WHAT YOU NEED TO DO: Copy all of the entries below word for word, but leave out the pictures.

INPUT RECORDS:
# # # #

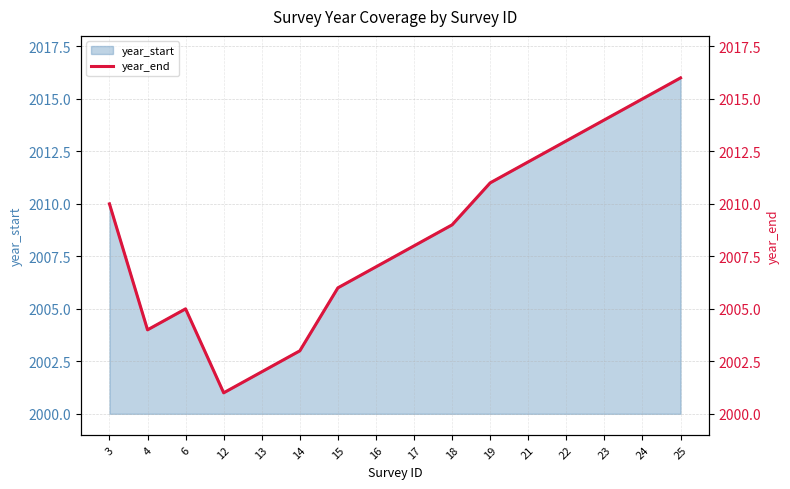

Which category has the highest value across all series?

25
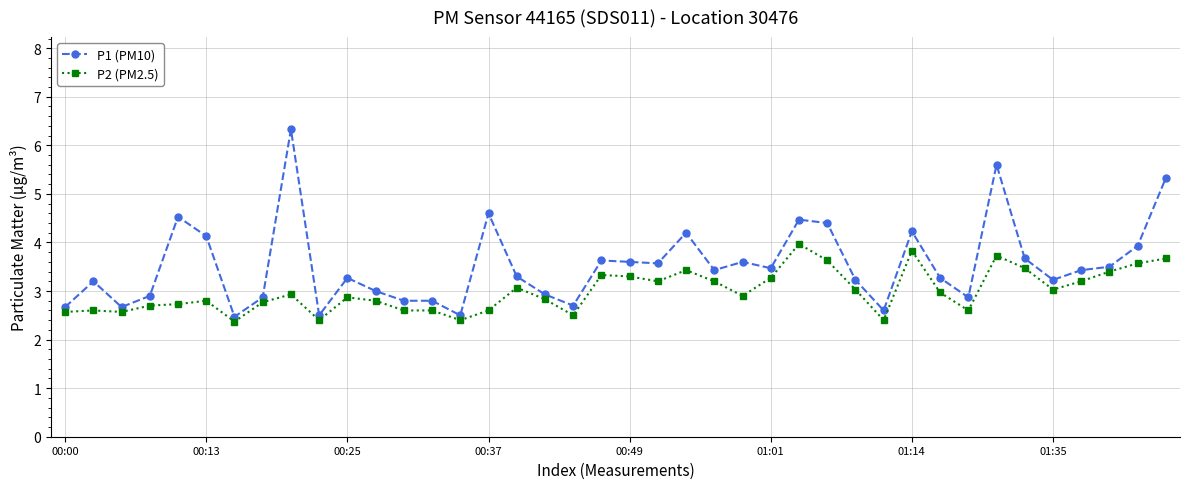

What is the maximum value shown in the chart?

6.3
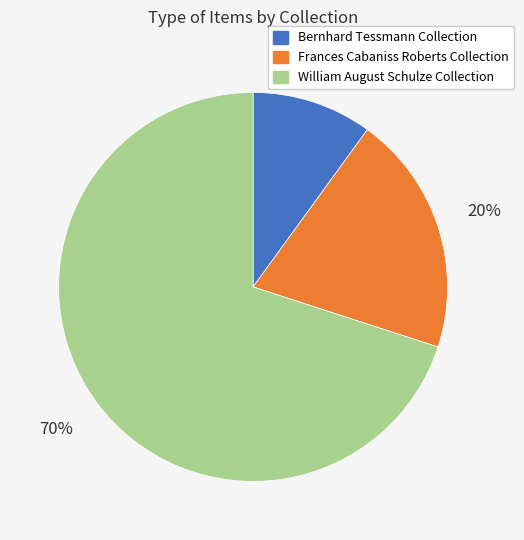

What is the smallest slice in the pie chart?

Bernhard Tessmann Collection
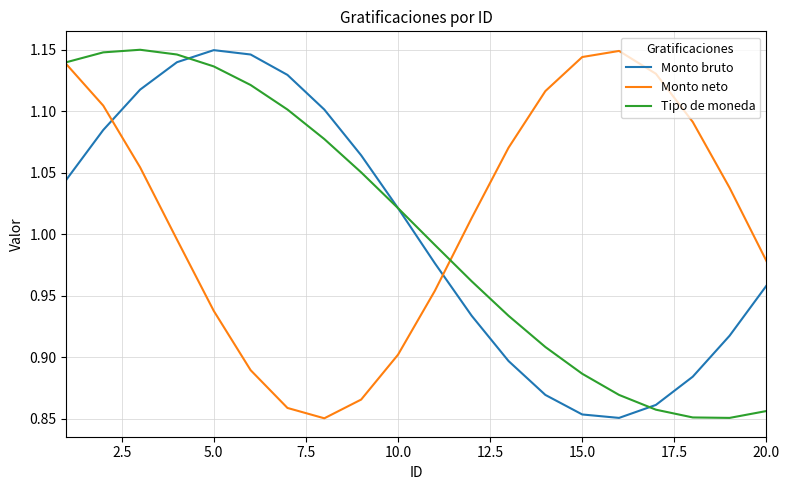

After their last crossing, which series has the higher values: Monto neto or Monto bruto?

Monto neto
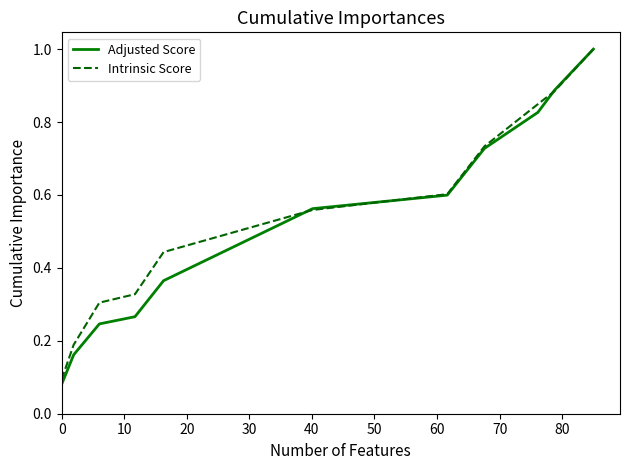

How many lines are shown in the chart?

2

# # # #

RESPONSE AREA:
Which category has the highest value across all series?

25

What is the maximum value shown in the chart?

6.3

What is the smallest slice in the pie chart?

Bernhard Tessmann Collection

After their last crossing, which series has the higher values: Monto neto or Monto bruto?

Monto neto

How many lines are shown in the chart?

2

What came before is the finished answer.